Werknemers met een burn-out kosten het Nederlandse bedrijfsleven jaarlijks 1,8 miljard euro. Een hoop geld, zeker als je bedenkt dat werkstress en een gebrek aan autonomie in het uitoefenen van werkzaamheden vaak de voorbode zijn van een burn-out.
Mensen vinden het meestal niet erg om hard te werken, liever dat dan te weinig om handen hebben. Een zekere mate van stress is inherent aan het leveren van prestaties op het werk. De meeste werknemers kunnen daar goed mee omgaan. Het wordt anders, als (te) hoge eisen aan het werk niet worden gecompenseerd – door erkenning van de leidinggevende, door fijne collega’s of een project dat ertoe doet, kortom: zaken die de werknemer energie geven. Dan ontstaat werkstress. En juist deze zaken kun je als werkgever beïnvloeden.
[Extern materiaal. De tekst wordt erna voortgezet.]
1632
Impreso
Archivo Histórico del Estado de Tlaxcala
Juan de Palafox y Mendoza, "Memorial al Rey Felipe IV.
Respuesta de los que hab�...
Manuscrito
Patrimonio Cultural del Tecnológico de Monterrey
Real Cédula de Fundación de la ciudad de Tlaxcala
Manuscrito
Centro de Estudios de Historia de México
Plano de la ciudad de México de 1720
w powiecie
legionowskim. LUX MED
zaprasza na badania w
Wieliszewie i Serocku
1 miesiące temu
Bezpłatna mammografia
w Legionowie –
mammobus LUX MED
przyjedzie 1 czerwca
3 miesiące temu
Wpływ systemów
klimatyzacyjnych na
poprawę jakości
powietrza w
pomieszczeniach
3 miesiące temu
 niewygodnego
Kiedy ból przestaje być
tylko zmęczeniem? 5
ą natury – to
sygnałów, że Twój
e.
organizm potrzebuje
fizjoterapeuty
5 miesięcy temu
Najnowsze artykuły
Drie zaken die bijdragen aan het voorkomen van een burn-out bij je medewerkers
1. Eisen die passen bij de werknemer: vergeet de context niet
De eisen die het werk stelt, kunnen betrekking hebben op de inhoud van het werk. Denk aan emotioneel zwaar werk, maar ook aan werk dat voor deze medewerker misschien net te hoog gegrepen is. Ook de context is een factor van betekenis. O.a. werken onder tijdsdruk, onduidelijke taken of veranderende taken kunnen stress veroorzaken, vooral als de medewerker te weinig eigen regie. op het werk ervaart. En natuurlijk levert teveel werk moeten doen in te weinig tijd ook stress op. Als de werknemer het werk niet af krijgt, of als hij binnen de afgesproken tijd niet de gewenste kwaliteit kan leveren, moet dat voor de werkgever een teken zijn om bij te sturen. Klopt het aantal mensen bij het werkaanbod? En hebben je medewerkers de juiste competenties?
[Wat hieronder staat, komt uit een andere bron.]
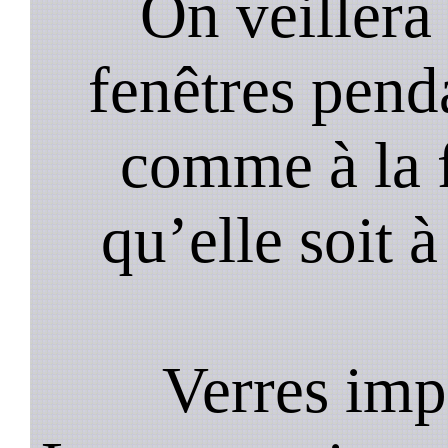
On veillera 
fenêtres pend
comme à la f
qu’elle soit à
Verres im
2. Energiegevers op het werk: autonomie is key
Een positieve werksfeer en waardering van collega’s en leidinggevende dragen bij aan die energie. Maar ook afwisseling in het werk, mee kunnen beslissen over zaken en feedback en coaching zijn belangrijk. Zorg er dus voor dat je medewerkers merken dat je hun inzet waardeert en hen zoveel mogelijk ruimte geeft om hun werk zelf vorm te geven (job crafting). Dat kan altijd en bij iedereen, het levert meer werkplezier op en verkleint de kans op uitputting. Dat is niet van vandaag op morgen geregeld. Richting en ruggensteun zijn daarbij cruciaal. Je voelt hem al aankomen: investeer in de leidinggevenden. Leer hen hun medewerkers te motiveren, te faciliteren en proactief gedrag van medewerkers te ondersteunen. Dat betaalt zich uit.
3. Balans: laad tijdig de batterij weer op
Je doet er als werkgever goed aan om de balans tussen energievreters en energiegevers in de gaten te houden. Daarnaast is voldoende ontspanning en tijd voor herstel van belang om op te laden voor de volgende werkdag. Wie veel overwerkt of vaak ’s avonds op de bank de laptop nog openklapt, kan onvoldoende herstellen. Als werkgever kun je met werknemers afspraken maken over werken buiten kantoortijden en overwerk tot een minimum beperken. Overigens: alle activiteiten die als een verplichting voelen, zijn niet bevorderlijk voor herstel. Wat wel werkt? Sociale contacten opzoeken en sporten.
Werkdruk voor werkgevers: zo pakt u dat aan
AWVN heeft een stappenplan ontwikkeld om werkdruk op een gestructureerde manier aan te pakken. Dat begint ermee dat u vaststelt welke groep medewerkers last heeft van een hoge werkdruk. Als u dit in kaart heeft gebracht, gaat u analyseren waardoor dat komt en welke maatregelen nodig zijn. Daarop start u met de implementatie van de maatregelen. Dit stappenplan doorloopt u bij voorkeur in samenspraak met medewerkers. De stappen zijn logisch, maar de analyse is complex, omdat werkdruk vele oorzaken en oplossingen kent. Prioriteren is daarbij nodig. AWVN biedt voor deze analyse een praktisch handvat.Het lastige aan een hoge werkdruk is dat het tijd kost om deze te verminderen, tijd waaraan het u nu juist vaak ontbreekt. Alleen met een planmatige aanpak doorbreekt u de vicieuze cirkel naar steeds hogere werkdruk, houdt u overzicht en prioriteert en implementeert u de juiste maatregelen. Zo werkt u samen met uw medewerkers aan verbetering van de situatie.